* Document layout detection data *

Start of Block

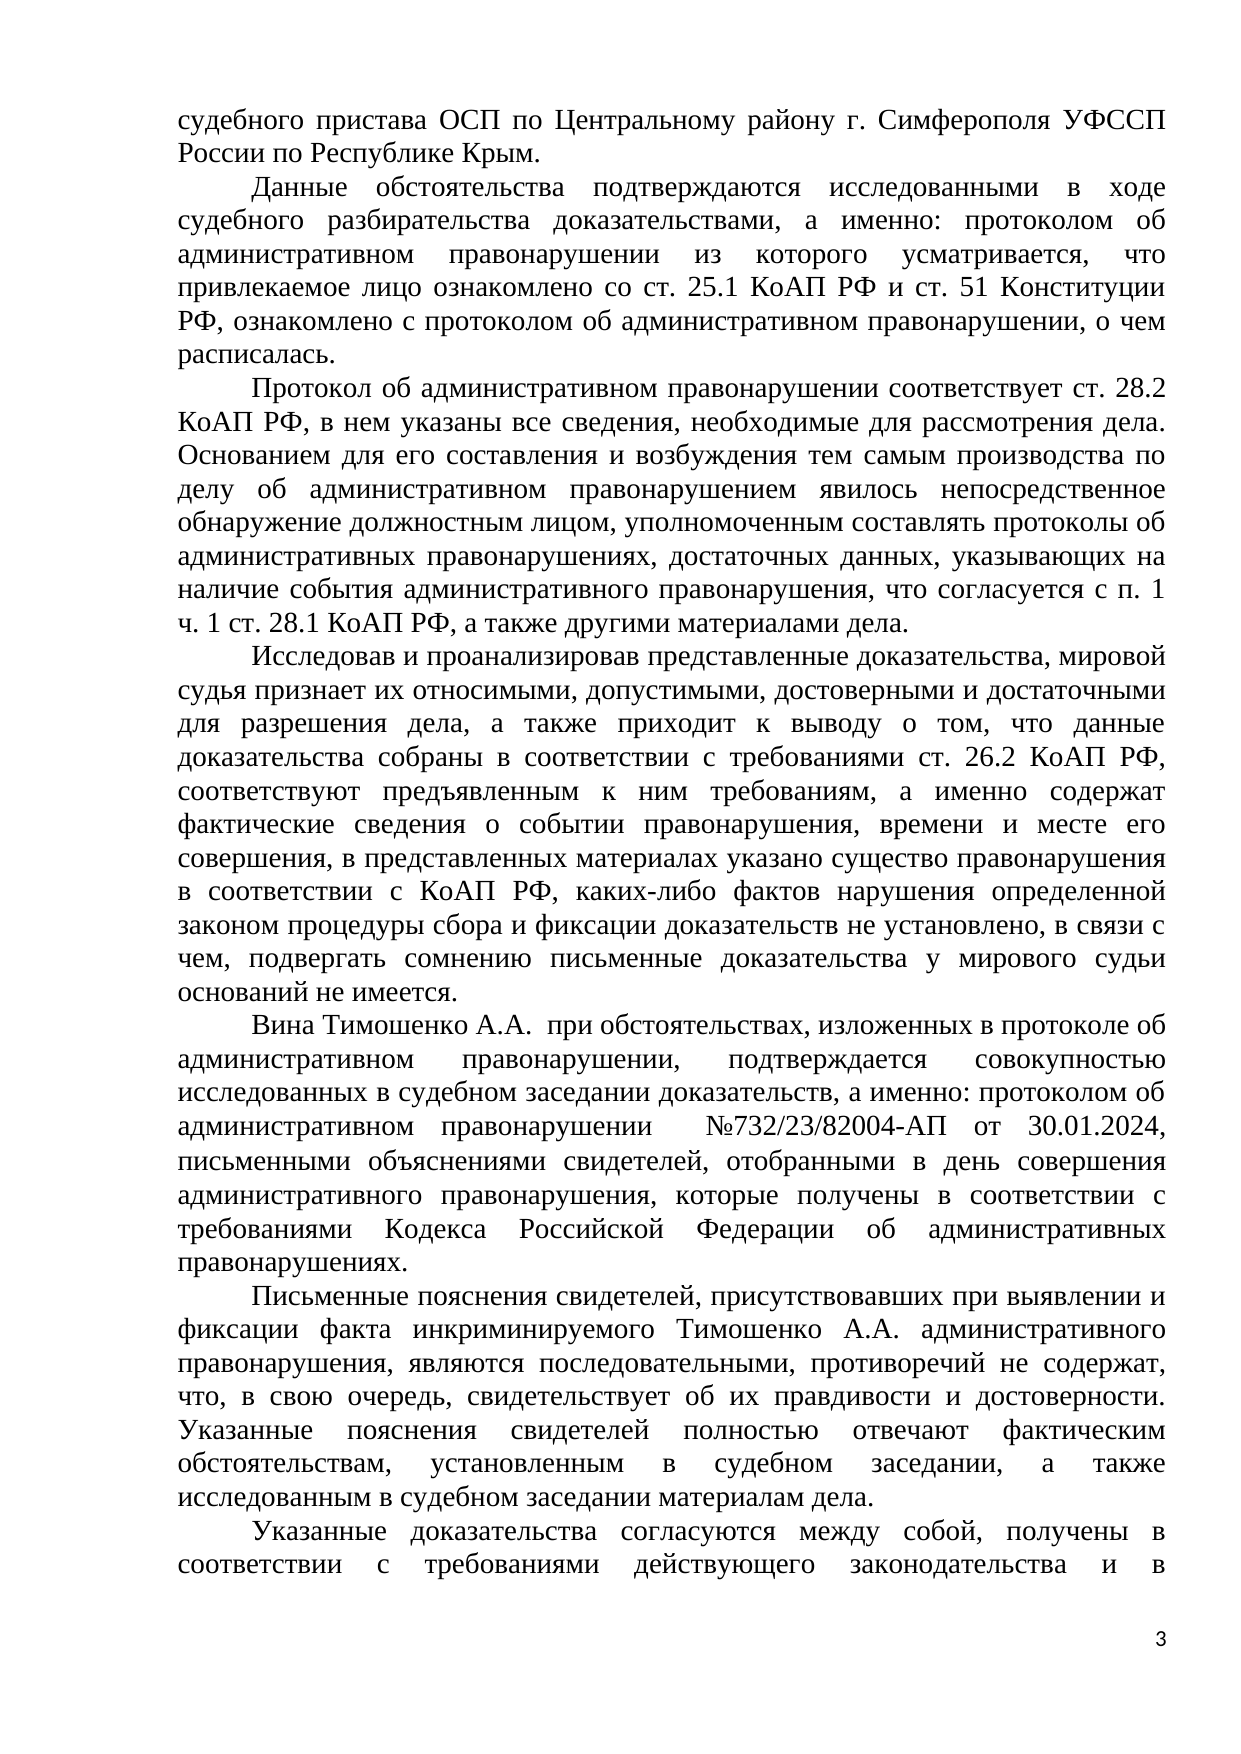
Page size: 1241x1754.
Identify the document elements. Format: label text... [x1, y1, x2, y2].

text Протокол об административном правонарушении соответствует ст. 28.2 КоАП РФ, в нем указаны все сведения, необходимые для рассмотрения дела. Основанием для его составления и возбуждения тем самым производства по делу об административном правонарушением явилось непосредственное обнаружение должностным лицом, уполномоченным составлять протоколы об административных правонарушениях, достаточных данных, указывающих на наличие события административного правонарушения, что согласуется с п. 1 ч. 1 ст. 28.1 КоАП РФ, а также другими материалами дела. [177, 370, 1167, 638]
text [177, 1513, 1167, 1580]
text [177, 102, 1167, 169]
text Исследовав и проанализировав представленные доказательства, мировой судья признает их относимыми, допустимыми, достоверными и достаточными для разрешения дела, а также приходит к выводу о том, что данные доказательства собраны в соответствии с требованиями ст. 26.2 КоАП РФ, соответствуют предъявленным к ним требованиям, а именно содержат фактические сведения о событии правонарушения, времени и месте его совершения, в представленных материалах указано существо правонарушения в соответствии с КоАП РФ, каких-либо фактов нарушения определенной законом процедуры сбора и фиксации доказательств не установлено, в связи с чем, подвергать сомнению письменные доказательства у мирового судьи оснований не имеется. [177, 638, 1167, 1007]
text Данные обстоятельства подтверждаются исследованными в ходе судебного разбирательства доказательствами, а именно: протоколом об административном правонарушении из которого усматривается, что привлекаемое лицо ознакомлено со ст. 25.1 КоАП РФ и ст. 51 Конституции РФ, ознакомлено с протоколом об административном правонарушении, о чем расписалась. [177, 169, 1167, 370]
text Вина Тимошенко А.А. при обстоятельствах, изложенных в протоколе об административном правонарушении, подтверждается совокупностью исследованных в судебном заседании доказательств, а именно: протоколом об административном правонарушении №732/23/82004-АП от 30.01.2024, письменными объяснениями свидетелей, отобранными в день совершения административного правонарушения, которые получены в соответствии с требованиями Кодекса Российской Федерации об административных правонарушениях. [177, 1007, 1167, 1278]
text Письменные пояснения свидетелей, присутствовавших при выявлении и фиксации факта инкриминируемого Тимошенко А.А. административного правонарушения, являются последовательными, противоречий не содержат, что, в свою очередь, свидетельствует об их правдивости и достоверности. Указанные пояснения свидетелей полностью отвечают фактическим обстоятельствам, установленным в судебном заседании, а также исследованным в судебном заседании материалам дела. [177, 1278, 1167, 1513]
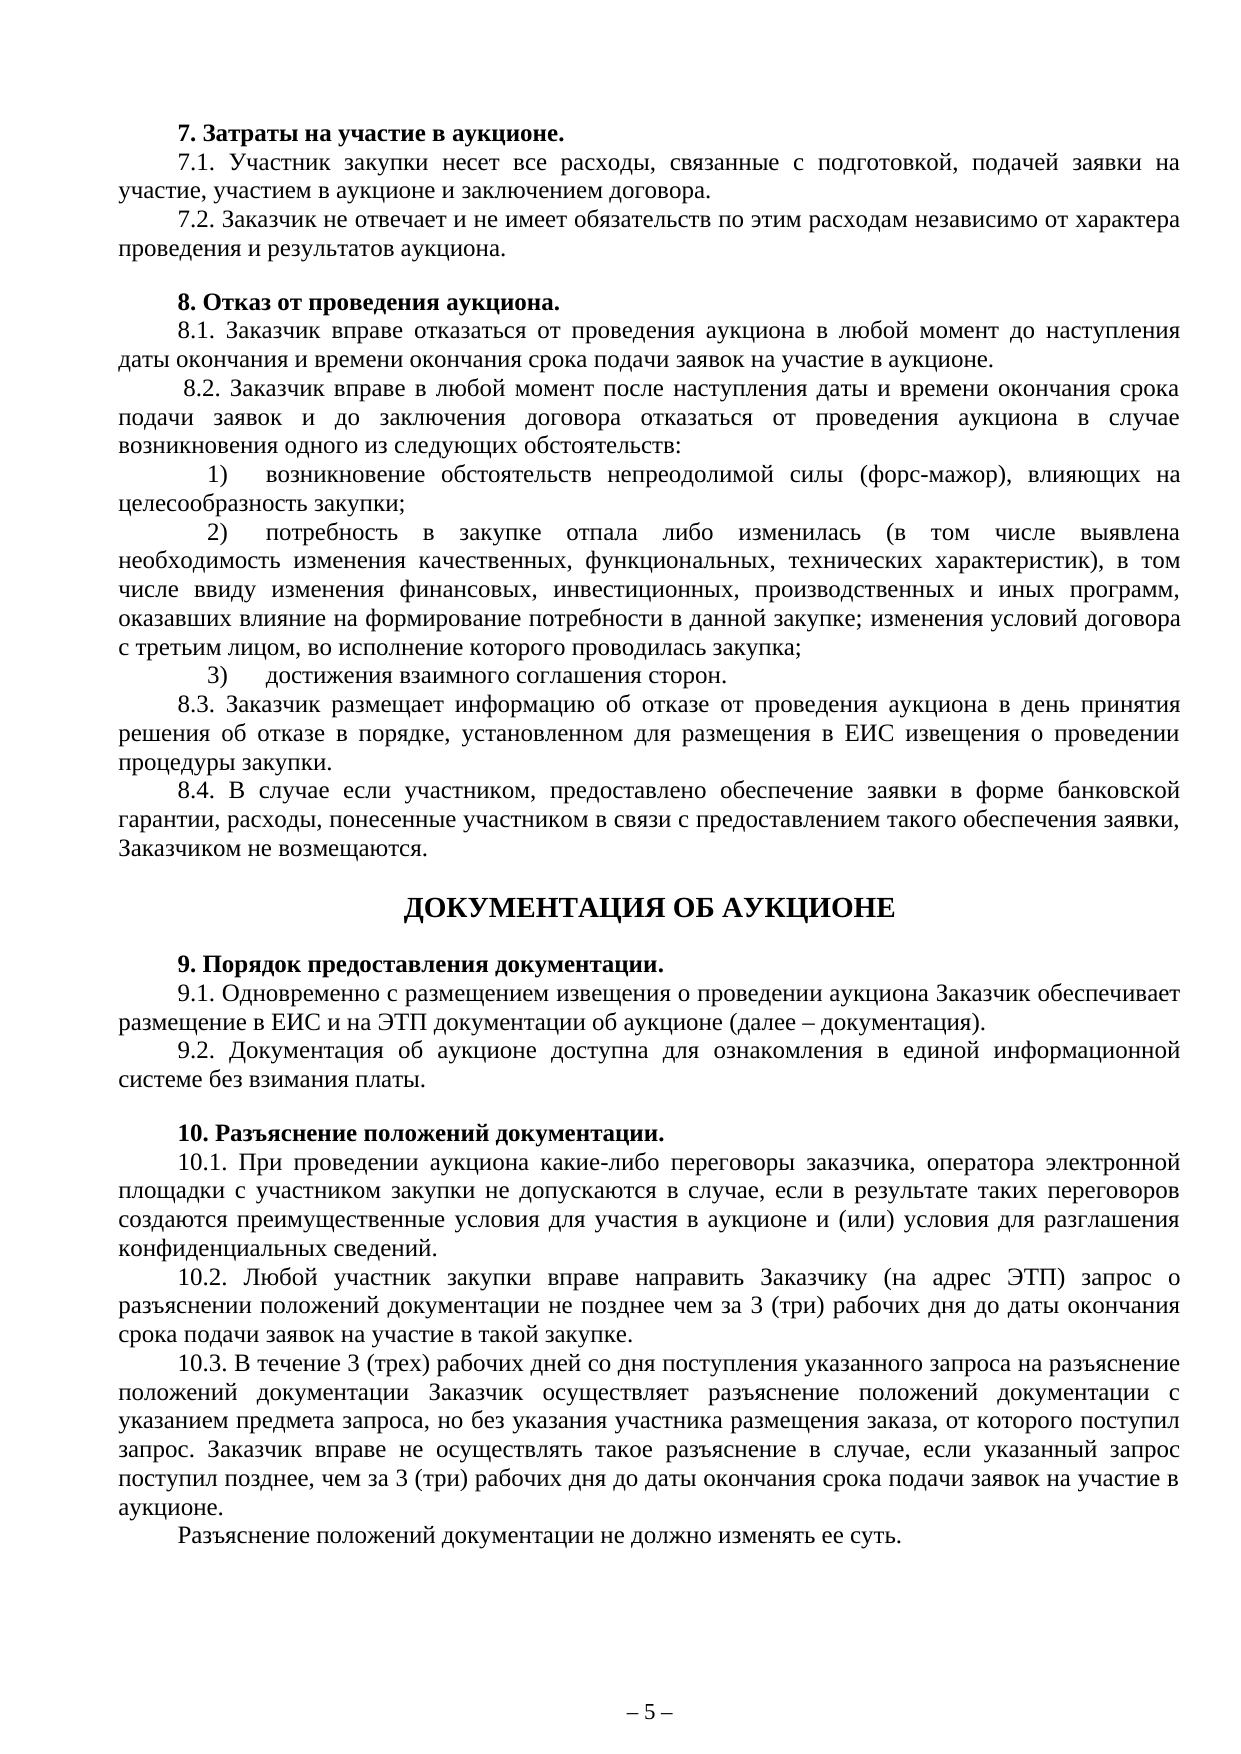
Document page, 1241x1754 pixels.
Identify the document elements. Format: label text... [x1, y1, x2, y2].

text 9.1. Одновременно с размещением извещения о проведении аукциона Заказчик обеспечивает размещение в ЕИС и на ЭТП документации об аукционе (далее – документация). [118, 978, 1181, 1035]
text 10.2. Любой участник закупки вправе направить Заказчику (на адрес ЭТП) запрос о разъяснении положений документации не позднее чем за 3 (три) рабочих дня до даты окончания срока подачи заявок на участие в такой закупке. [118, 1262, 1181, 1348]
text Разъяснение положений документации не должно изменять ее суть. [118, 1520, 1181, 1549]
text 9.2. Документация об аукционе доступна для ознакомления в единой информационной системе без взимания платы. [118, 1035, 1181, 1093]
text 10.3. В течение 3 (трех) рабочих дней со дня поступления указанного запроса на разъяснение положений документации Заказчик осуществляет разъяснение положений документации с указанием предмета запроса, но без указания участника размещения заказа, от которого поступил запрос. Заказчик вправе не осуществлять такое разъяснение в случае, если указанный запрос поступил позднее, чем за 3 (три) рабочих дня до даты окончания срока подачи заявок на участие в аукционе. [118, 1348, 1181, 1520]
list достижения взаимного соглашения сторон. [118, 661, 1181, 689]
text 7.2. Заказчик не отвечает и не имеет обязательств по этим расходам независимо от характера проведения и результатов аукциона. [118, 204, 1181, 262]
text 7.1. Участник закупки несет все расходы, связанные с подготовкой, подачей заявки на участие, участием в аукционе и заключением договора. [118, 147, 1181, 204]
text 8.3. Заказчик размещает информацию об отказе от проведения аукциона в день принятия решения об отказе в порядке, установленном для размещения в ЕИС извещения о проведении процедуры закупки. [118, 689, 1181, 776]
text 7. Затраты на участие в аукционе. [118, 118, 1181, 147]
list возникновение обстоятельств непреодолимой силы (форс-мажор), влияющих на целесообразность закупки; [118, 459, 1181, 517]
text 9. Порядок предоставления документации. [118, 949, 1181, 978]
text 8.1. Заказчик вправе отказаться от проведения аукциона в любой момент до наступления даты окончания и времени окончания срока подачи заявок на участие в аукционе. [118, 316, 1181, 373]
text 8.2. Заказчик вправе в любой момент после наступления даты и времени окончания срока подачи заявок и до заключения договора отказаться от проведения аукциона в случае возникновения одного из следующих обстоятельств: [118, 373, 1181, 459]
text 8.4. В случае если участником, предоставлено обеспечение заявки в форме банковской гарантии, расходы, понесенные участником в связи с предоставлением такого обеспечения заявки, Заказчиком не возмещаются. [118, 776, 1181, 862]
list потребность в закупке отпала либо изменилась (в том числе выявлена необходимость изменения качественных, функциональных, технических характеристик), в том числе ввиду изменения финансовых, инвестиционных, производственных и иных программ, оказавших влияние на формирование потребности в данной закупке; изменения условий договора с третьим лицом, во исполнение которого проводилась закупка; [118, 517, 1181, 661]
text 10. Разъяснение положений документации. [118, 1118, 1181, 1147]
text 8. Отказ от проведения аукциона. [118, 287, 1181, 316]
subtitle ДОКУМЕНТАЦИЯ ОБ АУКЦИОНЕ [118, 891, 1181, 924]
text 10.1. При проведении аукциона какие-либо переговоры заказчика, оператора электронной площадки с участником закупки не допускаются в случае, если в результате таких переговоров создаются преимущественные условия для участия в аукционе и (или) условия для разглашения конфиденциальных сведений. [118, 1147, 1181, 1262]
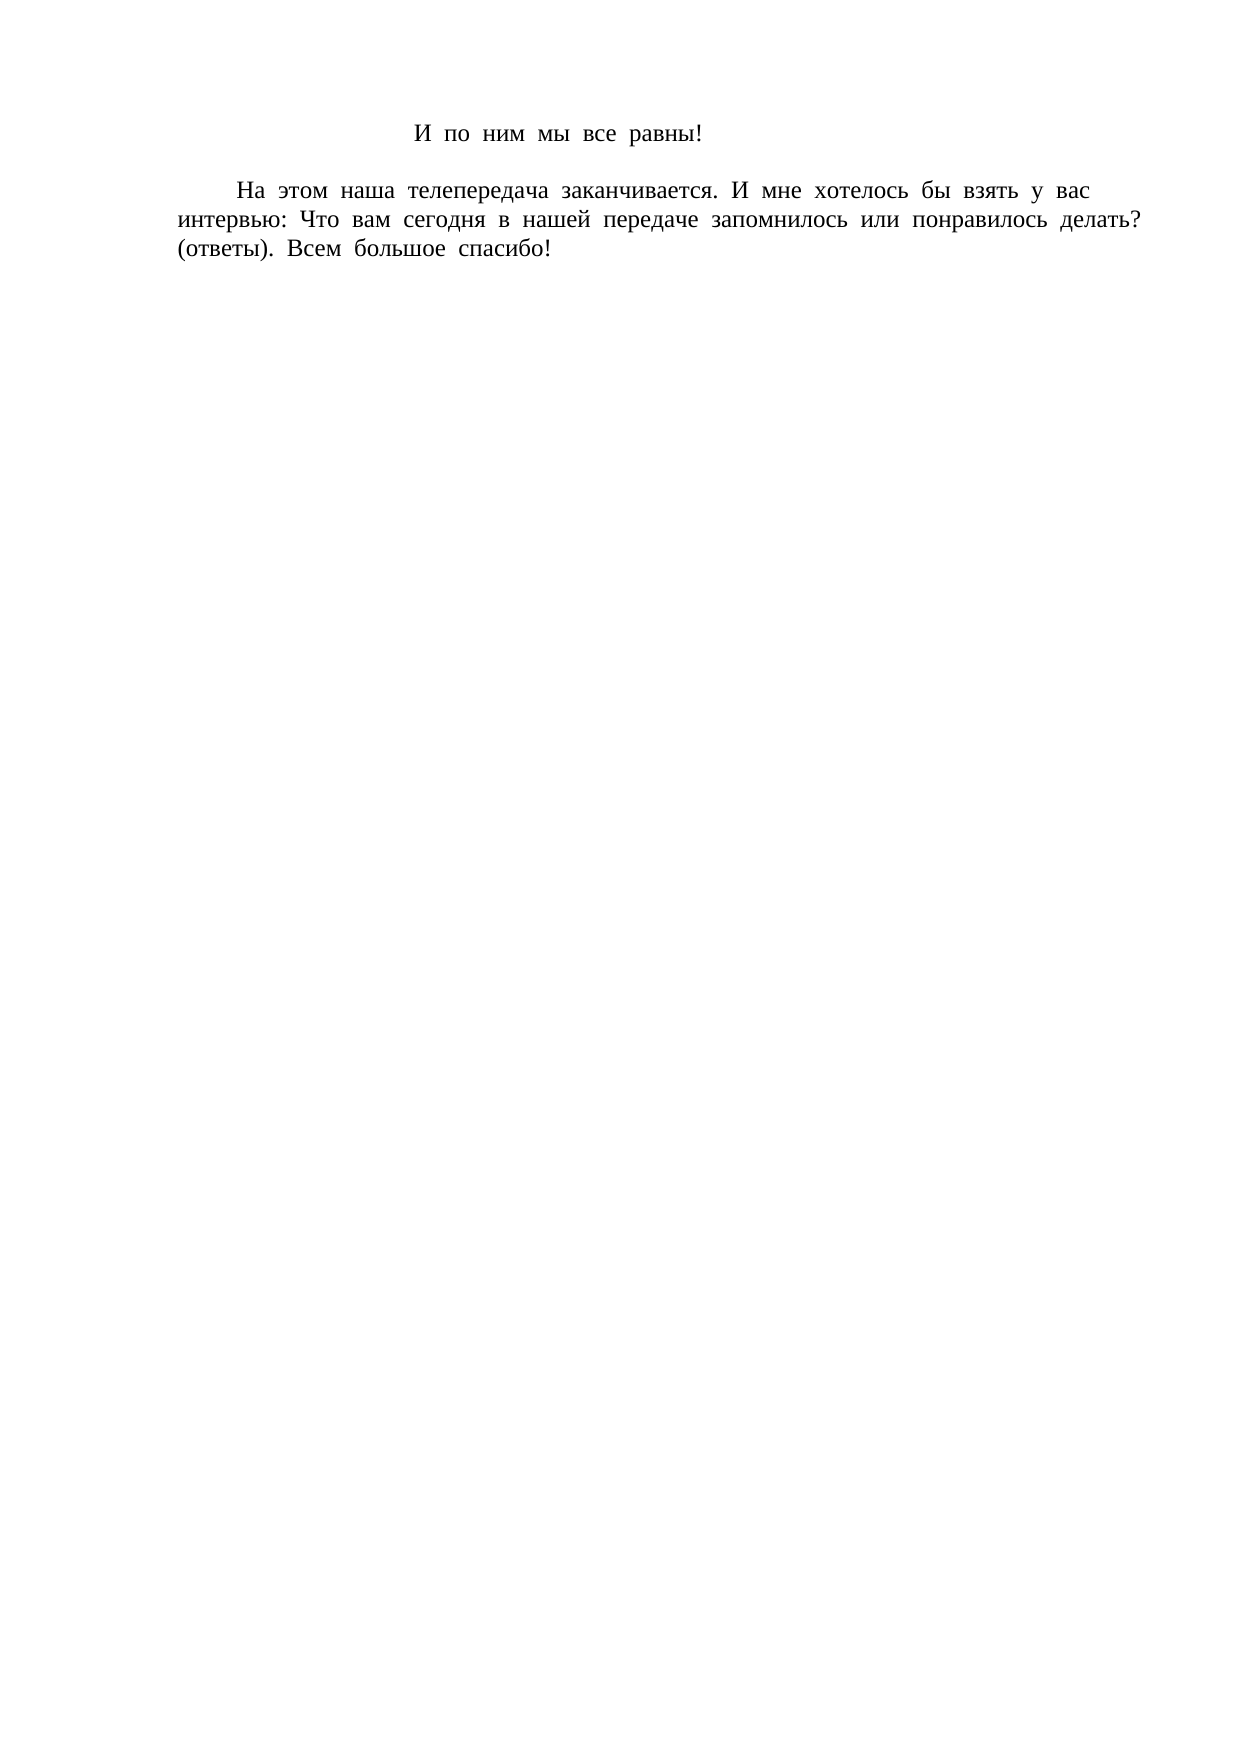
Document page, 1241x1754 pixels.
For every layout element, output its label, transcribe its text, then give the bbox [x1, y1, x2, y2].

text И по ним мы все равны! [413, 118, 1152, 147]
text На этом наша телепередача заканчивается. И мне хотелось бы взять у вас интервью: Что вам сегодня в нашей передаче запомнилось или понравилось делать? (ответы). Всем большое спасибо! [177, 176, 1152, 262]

End of Block

* PROMPT *
Only a number should come back: the count of lines above that include "расходы".

* OUTPUT OF THE EXERCISE *
2